A mis contactos les gustaba leer esas historias. Para evitar problemas en el trabajo no hacía referencia al sitio donde sucedían. Todas eran historias de clientes que buscaban un libro que había estado en la mesa de novedades hace meses, o el cambio de uno comprado hacía cinco años pero que no habían podido ir ya que radicaban en Alemania, o esa señora que te decía que después te pagaría porque ahora no quería.

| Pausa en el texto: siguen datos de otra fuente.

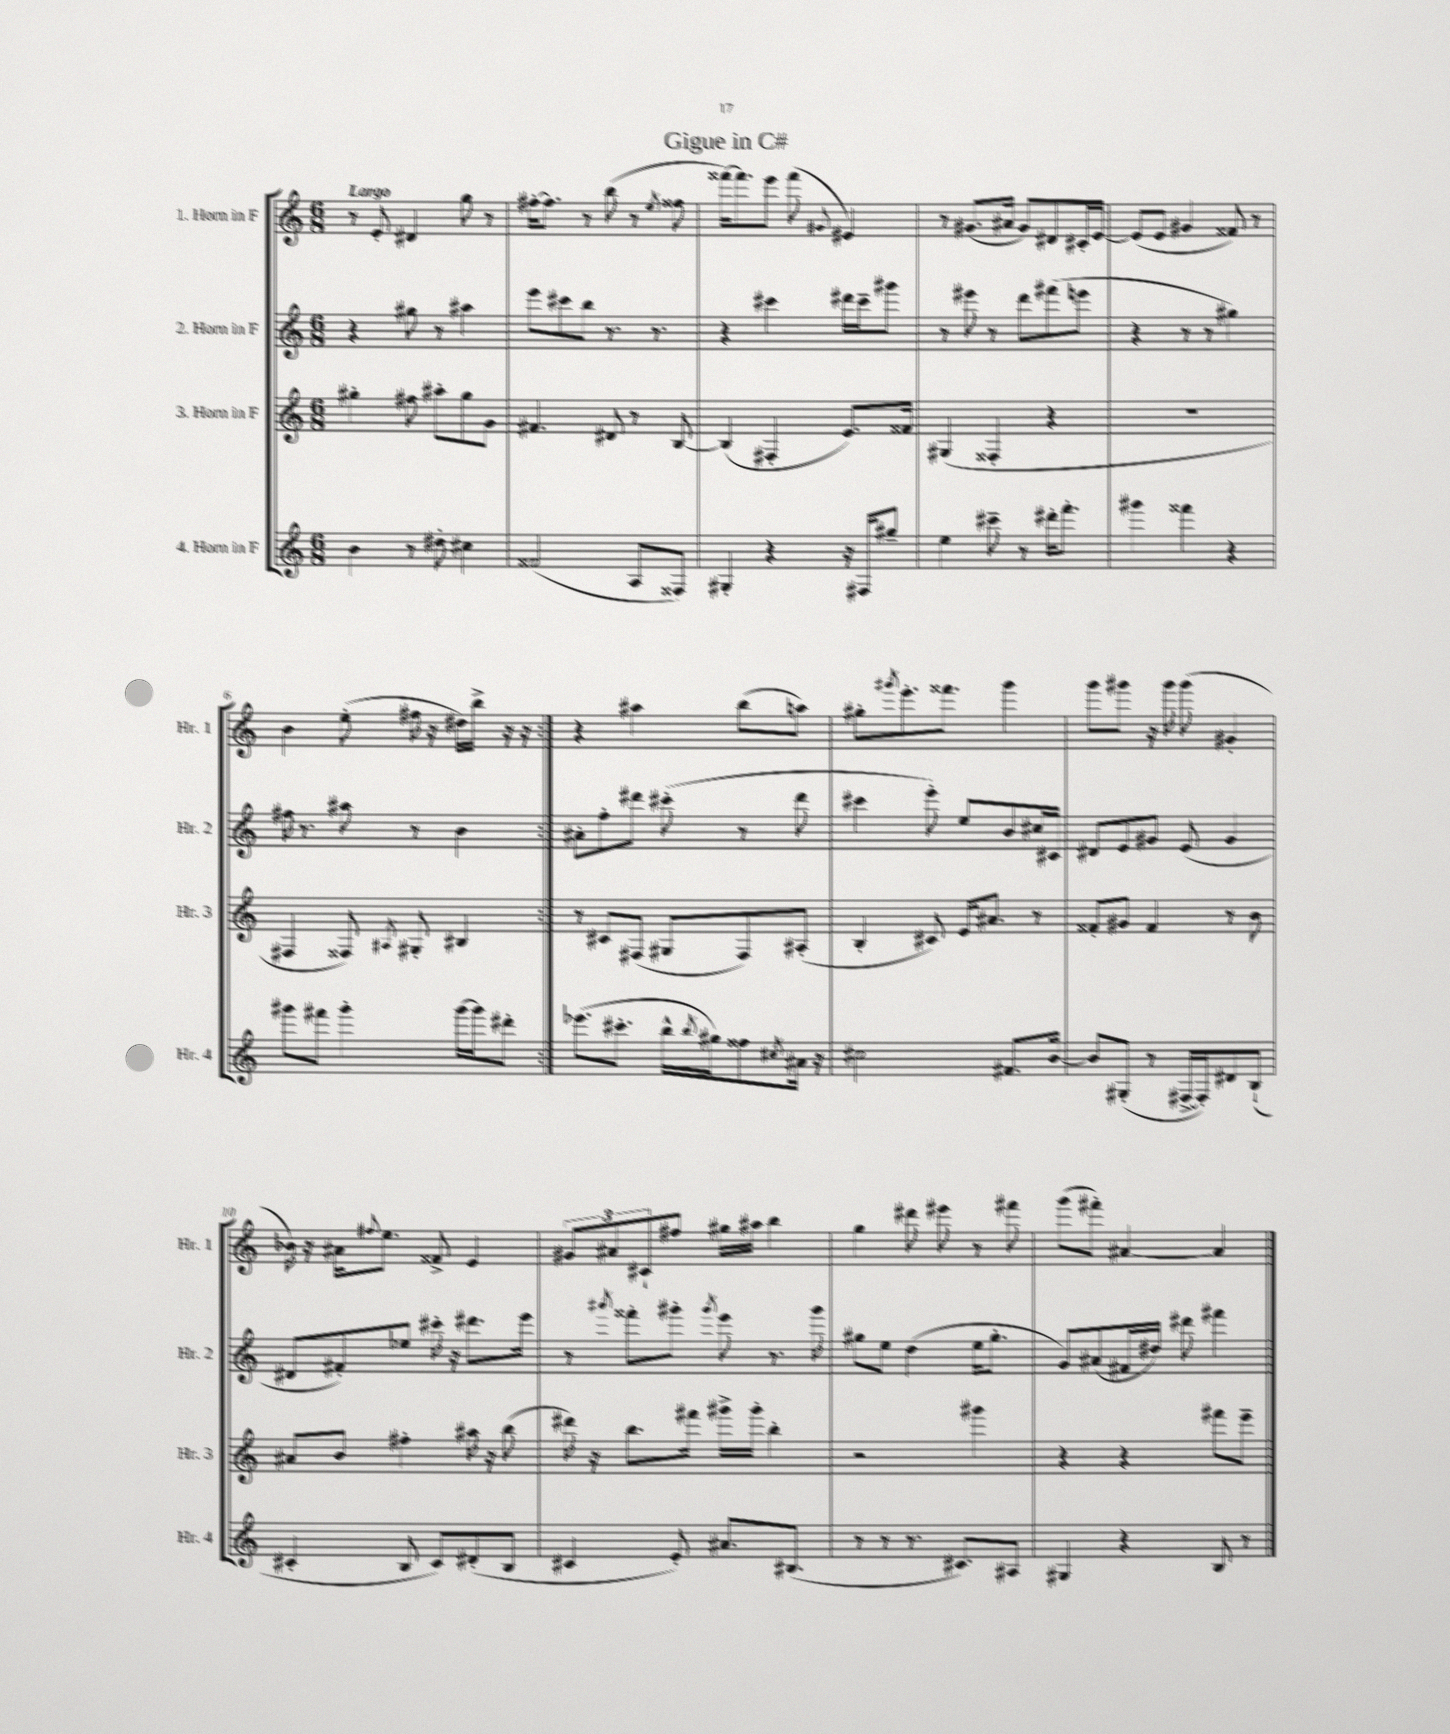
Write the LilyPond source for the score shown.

\header { title = "Gigue in C#" }
<<
\new StaffGroup <<
\new Staff = "s0" \with { instrumentName = "1. Horn in F" shortInstrumentName = "Hr. 1" } {
    \clef treble \key c \major \numericTimeSignature \time 6/8 \tempo "Largo"
    \repeat volta 2 { r8 e'8-. dis'4 g''8 r8 |
    fis''16~-. fis''8. r8 b''8( r8 \acciaccatura { e''8 } fisis''8 |
    fisis'''16~) fisis'''8. e'''8 fisis'''8( \appoggiatura { gis'8 } eis'4) |
    r8 gis'8.( ais'16 gis'8) dis'8 cis'16-. e'16~ |
    e'8( e'8 gis'4 fisis'8) r8 |
    b'4 e''8-.( fis''16 r16 dis''16) b''16-> r16 r16 | }
    r4 ais''4 b''8( a''8) |
    gis''8-. \acciaccatura { gis'''8 } e'''8.-. fisis'''8. gis'''4 |
    g'''8 gis'''8 r16 gis'''16 gis'''8( gis'4-. |
    bes'16) r16 ais'16 \appoggiatura { fis''8 } e''8. fisis'8-> e'4 |
    \tuplet 3/2 { gis'8 ais'8 cis'8-! } fis''8 gis''16 ais''16 b''4 |
    g''4 dis'''8 eis'''8 r8 fis'''8 |
    g'''8( fis'''8-.) ais'4~ ais'4 \bar "|." |
}
\new Staff = "s1" \with { instrumentName = "2. Horn in F" shortInstrumentName = "Hr. 2" } {
    \clef treble \key c \major \numericTimeSignature \time 6/8
    \repeat volta 2 { r4 gis''8 r8 ais''4 |
    e'''8 cis'''8 b''8 r8. r8. |
    r4 cis'''4 dis'''16 cis'''16-- gis'''8 |
    r8 eis'''8 r8 d'''8 fis'''8( e'''8 |
    r4 r8 r8 gis''4) |
    fis''16 r8. ais''8 r8 b'4 | }
    ais'8-. f''8-. dis'''8 cis'''8-.( r8 dis'''8 |
    cis'''4 e'''8-.) e''8 b'8 cis''16 cis'16 |
    dis'8 e'8 gis'8 e'8( gis'4 |
    dis'8 fis'8-.) ees''8 cis'''16-. r16 dis'''8. e'''16 |
    r8 \acciaccatura { ais'''8 } fisis'''8-. gis'''8-. \acciaccatura { gis'''8 } e'''8 r8. gis'''16 |
    gis''8 e''8 d''4( e''16 gis''8.-. |
    g'8) ais'8( fis'16 dis''16) dis'''8 fis'''4 \bar "|." |
}
\new Staff = "s2" \with { instrumentName = "3. Horn in F" shortInstrumentName = "Hr. 3" } {
    \clef treble \key c \major \numericTimeSignature \time 6/8
    \repeat volta 2 { gis''4-. fis''8 ais''8-. gis''8 g'8 |
    fis'4. dis'8 r8 b8~ |
    b4( fis4-. e'8.) fisis'16 |
    gis4( fisis4-. r4 |
    R2. |
    fis4 fisis8) \acciaccatura { ais8 } gis8-. bis4 | }
    r8 cis'8 fis8( gis8 fis8) ais8-.( |
    b4-. cis'8) e'16 ais'8. r8 |
    fisis'8-. gis'8 fisis'4 r8 b'8 |
    ais'8 b'8 fis''4-. ais''16 r16 b''8( |
    dis'''16) r16 b''8. fis'''16 gis'''16-> gis'''16-. b''4-. |
    r2 gis'''4 |
    r4 r4 fis'''8 e'''8-- \bar "|." |
}
\new Staff = "s3" \with { instrumentName = "4. Horn in F" shortInstrumentName = "Hr. 4" } {
    \clef treble \key c \major \numericTimeSignature \time 6/8
    \repeat volta 2 { b'4 r8 dis''8-. cis''4 |
    fisis'2( a8 fisis8) |
    gis4-. r4 r16 fis16 gis''8-- |
    e''4 cis'''8-- r8 dis'''16-. f'''8.-. |
    gis'''4 fisis'''4 r4 |
    gis'''8 fis'''8 gis'''4-. gis'''16~ gis'''16 dis'''8-. | }
    ees'''8.( cis'''8.-. b''16-^ \acciaccatura { b''8 } gis''16) fisis''8 \acciaccatura { cis''8 } ais'16 r16 |
    cis''2 fis'8. b'16~ |
    b'8 gis8-.( r8 fis16~-> fis16-.) dis'8 b8-!( |
    cis'4-. b8 cis'8) dis'8-.( b8 |
    cis'4 e'8-.) ais'8. bis8.( |
    r8 r8 r8. cis'8.) ais8 |
    gis4 r4 b8 r8 \bar "|." |
}
>>
>>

Un día un amigo, editor en Playboy, me pidió una crónica sobre lo que pasaba en la librería en el mismo tono en que me quejaba en internet. Le tomé la palabra y la escribí. Extrañamente fue uno de los textos más leídos en papel y luego, al salir en su versión electrónica, tuvo otros lectores que la acogieron con gusto. El texto, con modificaciones, es el que abre este libro. De ahí en adelante todos son rigurosamente inéditos.

El resto de las crónicas las escribí en los tiempos muertos en el trabajo, cuando, cansado por el subir y bajar libros, me sentaba frente a la computadora y me ponía a escribir sobre mis clientes. Sea pues, estos textos son una memoria de lo que pasa en una librería peculiar y entrañable.